All records, exactly as written, minus the pictures: copy them out.

*** TASK INPUTS ***

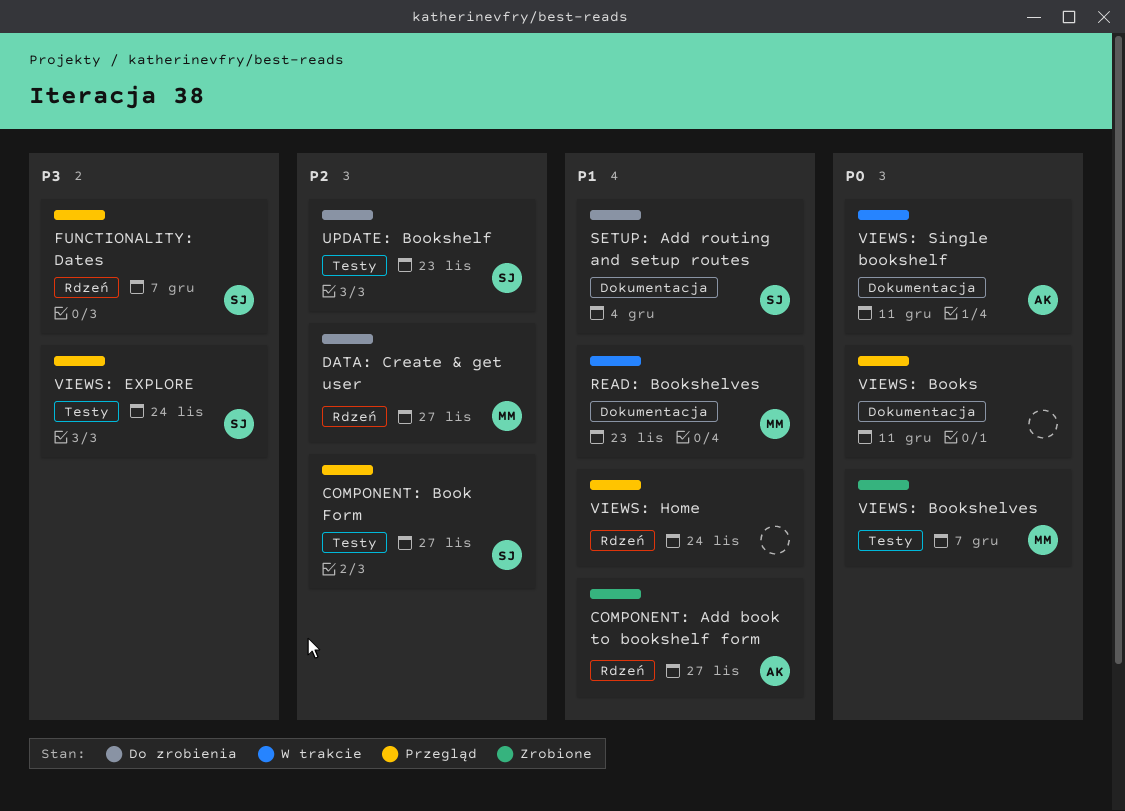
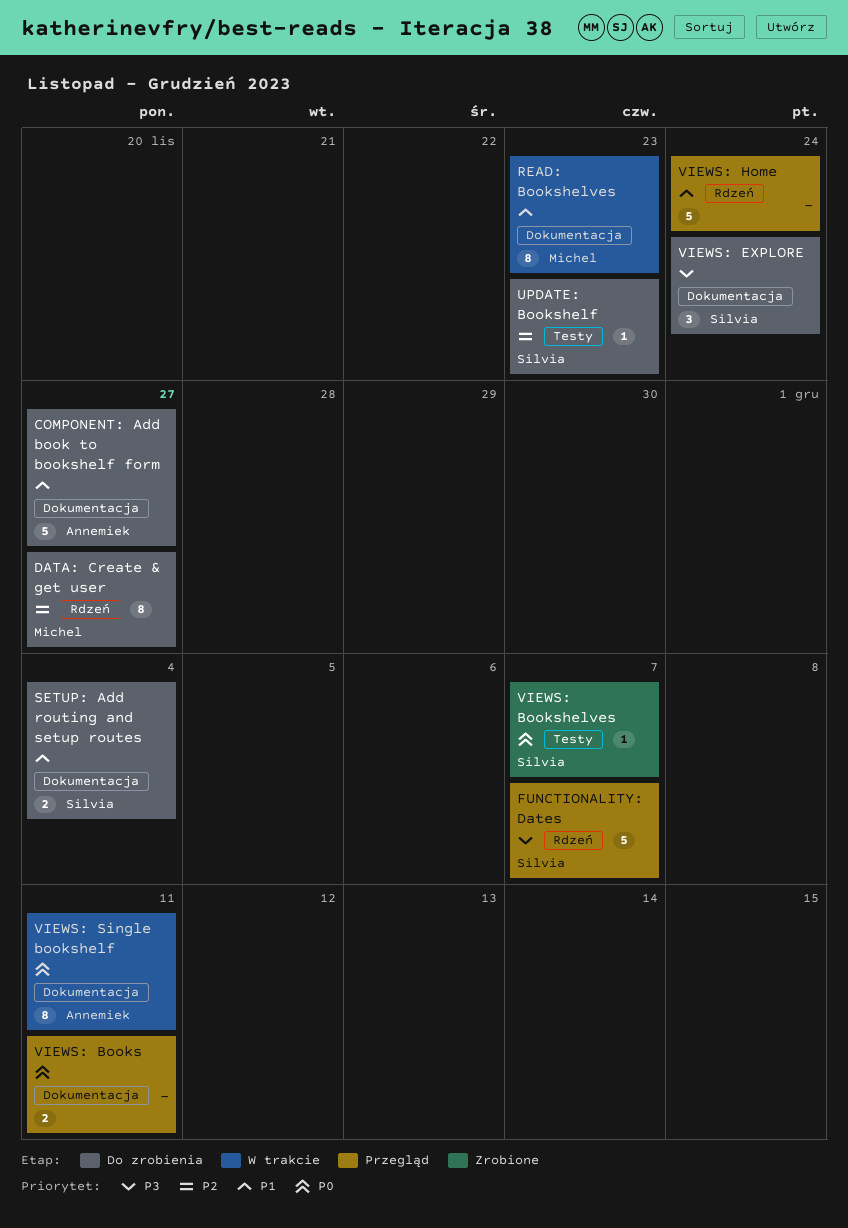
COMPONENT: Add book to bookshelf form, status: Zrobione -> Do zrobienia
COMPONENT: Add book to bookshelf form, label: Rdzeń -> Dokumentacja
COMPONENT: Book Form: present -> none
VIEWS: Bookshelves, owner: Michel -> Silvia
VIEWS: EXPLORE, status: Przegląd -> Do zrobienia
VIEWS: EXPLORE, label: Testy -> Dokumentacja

*** End of TASK INPUTS ***

### COMPLETED EXERCISE
COMPONENT: Add book to bookshelf form, status: Zrobione -> Do zrobienia
COMPONENT: Add book to bookshelf form, label: Rdzeń -> Dokumentacja
COMPONENT: Book Form: present -> none
VIEWS: Bookshelves, owner: Michel -> Silvia
VIEWS: EXPLORE, status: Przegląd -> Do zrobienia
VIEWS: EXPLORE, label: Testy -> Dokumentacja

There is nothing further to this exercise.